Foto: Marcelo Camargo/Arquivo/Agência Brasil
Jair Bolsonaro 18 de março de 2021 | 07:02

Bolsonaro está entre Guedes e Michelle em projeto que pode elevar gastos em R$ 5 bi

economia

Um projeto que classifica a visão monocular (cegueira de um dos olhos) como deficiência para todos os efeitos legais virou um problema para o presidente Jair Bolsonaro. Aprovada no Senado e na Câmara, a proposta conta com o apoio da primeira-dama Michelle Bolsonaro, mas pode se tornar uma bomba fiscal a explodir no colo do governo e dar margem até mesmo para a abertura de um processo de impeachment.

O texto, que aguarda a sanção presidencial, abre caminho para que essas pessoas peçam o Benefício de Prestação Continuada (BPC), pago a idosos e pessoas com deficiência de baixa renda no valor de um salário mínimo por mês – R$ 1,1 mil. Em análises preliminares, técnicos do governo estimam que cerca de 400 mil pessoas poderão se habilitar ao benefício assistencial caso a proposta seja sancionada, a um custo de pelo menos R$ 5 bilhões ao ano, segundo apurou o Estadão/Broadcast.

O rombo pode ser ainda maior porque o levantamento considera o critério formal para a concessão do BPC: renda de até um quarto de salário mínimo por pessoa, ou atuais R$ 275. Mas o benefício é um dos mais judicializados, e é comum brasileiros com renda superior, de até meio salário (R$ 550), conseguirem a ajuda. Além disso, a sanção do projeto poderia ter impacto na aposentadoria de pessoas com deficiência, que tem regras mais brandas do que para trabalhadores em geral.

A Lei de Responsabilidade Fiscal (LRF) prevê que a criação de uma despesa obrigatória venha acompanhada de uma redução permanente em outro gasto, ou então de uma elevação permanente de receitas (com criação ou aumento de tributo). Já a emenda constitucional do teto de gastos, que limita o avanço das despesas à inflação, exige estimativas de impacto orçamentário e financeiro para propostas que criem despesa obrigatória ou concedam renúncias. O respeito ao teto também demandaria o corte de outra despesa, no caso de maior gasto com BPC. Nenhum desses dispositivos foi observado na tramitação do projeto.

Caso Bolsonaro decida sancionar a lei, o ato pode ser enquadrado como crime de responsabilidade, dando base a um processo de impeachment. Ele tem até o próximo dia 23 para tomar uma decisão. No ano passado, o temor de cometer crime e virar alvo de pedido de afastamento levou o presidente a vetar um perdão bilionário de dívidas tributárias de igrejas, que beneficiaria sua base de apoiadores e com o qual admitiu concordar por ver o “papel social” dos templos. Na quarta-feira, 17, o Congresso derrubou este veto, devolvendo o perdão às igrejas.
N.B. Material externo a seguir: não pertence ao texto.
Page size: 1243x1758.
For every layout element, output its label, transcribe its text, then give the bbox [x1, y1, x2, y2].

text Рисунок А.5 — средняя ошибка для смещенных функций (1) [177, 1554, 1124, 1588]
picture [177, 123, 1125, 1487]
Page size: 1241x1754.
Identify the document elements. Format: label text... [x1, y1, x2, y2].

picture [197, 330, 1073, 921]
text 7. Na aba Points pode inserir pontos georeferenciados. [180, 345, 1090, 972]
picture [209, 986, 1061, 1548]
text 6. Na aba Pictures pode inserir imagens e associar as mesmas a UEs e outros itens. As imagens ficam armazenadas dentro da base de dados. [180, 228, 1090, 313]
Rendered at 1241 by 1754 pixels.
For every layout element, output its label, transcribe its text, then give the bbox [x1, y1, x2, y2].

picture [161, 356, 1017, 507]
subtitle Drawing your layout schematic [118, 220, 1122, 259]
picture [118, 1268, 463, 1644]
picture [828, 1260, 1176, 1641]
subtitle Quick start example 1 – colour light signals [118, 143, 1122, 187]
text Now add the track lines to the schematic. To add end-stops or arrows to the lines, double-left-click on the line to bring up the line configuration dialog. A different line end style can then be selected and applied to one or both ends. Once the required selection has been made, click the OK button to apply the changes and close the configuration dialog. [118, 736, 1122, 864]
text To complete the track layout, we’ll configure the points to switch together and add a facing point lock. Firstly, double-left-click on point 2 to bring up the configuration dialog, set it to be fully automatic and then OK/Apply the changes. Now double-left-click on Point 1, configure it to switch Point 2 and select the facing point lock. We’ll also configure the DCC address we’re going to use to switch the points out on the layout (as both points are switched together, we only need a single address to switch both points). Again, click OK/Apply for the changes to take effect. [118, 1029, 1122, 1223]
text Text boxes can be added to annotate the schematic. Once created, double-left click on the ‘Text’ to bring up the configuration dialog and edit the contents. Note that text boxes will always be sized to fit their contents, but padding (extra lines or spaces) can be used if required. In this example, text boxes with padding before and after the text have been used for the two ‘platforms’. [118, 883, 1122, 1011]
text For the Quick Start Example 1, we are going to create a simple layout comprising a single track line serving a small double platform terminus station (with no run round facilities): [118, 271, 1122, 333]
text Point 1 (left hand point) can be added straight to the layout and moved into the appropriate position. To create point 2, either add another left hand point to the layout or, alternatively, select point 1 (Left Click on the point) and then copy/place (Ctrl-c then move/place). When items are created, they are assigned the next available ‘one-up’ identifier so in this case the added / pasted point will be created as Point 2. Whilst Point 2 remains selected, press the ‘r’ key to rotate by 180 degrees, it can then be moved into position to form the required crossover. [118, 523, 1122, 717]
Assim como outras bombas fiscais, o projeto sobre a visão monocular deve receber recomendação de veto de áreas técnicas dos ministérios da Economia e Cidadania preocupadas com o impacto fiscal. Um alerta também foi disparado pelo líder do governo na Casa, Ricardo Barros (PP-PR), segundo relatos colhidos pela reportagem. Ciente desse risco e em um momento de forte desgaste político em razão do pico de contaminações e mortes em razão da covid-19, Bolsonaro sinalizou que vetaria a proposta na semana passada.

A mudança de postura, porém, é recente. Em fevereiro, antes da aprovação do texto pela Câmara, Michelle convidou Amália Barros, uma das principais lideranças monoculares e que mais trabalhou pela lei, para jantar no Palácio da Alvorada. Depois do encontro, o casal posou para fotos cobrindo um dos olhos – um dos símbolos da campanha dos monoculares. Agora, o presidente liberou a primeira-dama para tentar convencer os ministros a não se posicionarem contra o texto.

A articulação tem surtido efeito. Defensor de medidas fiscais, o ministro da Economia, Paulo Guedes, posou na semana passada para foto cobrindo um dos olhos ao lado de Amália, da deputada Luísa Canziani (PTB-PR), que relatou a proposta na Câmara, e da deputada Flávia Arruda (PL-DF), presidente da Comissão Mista de Orçamento (CMO).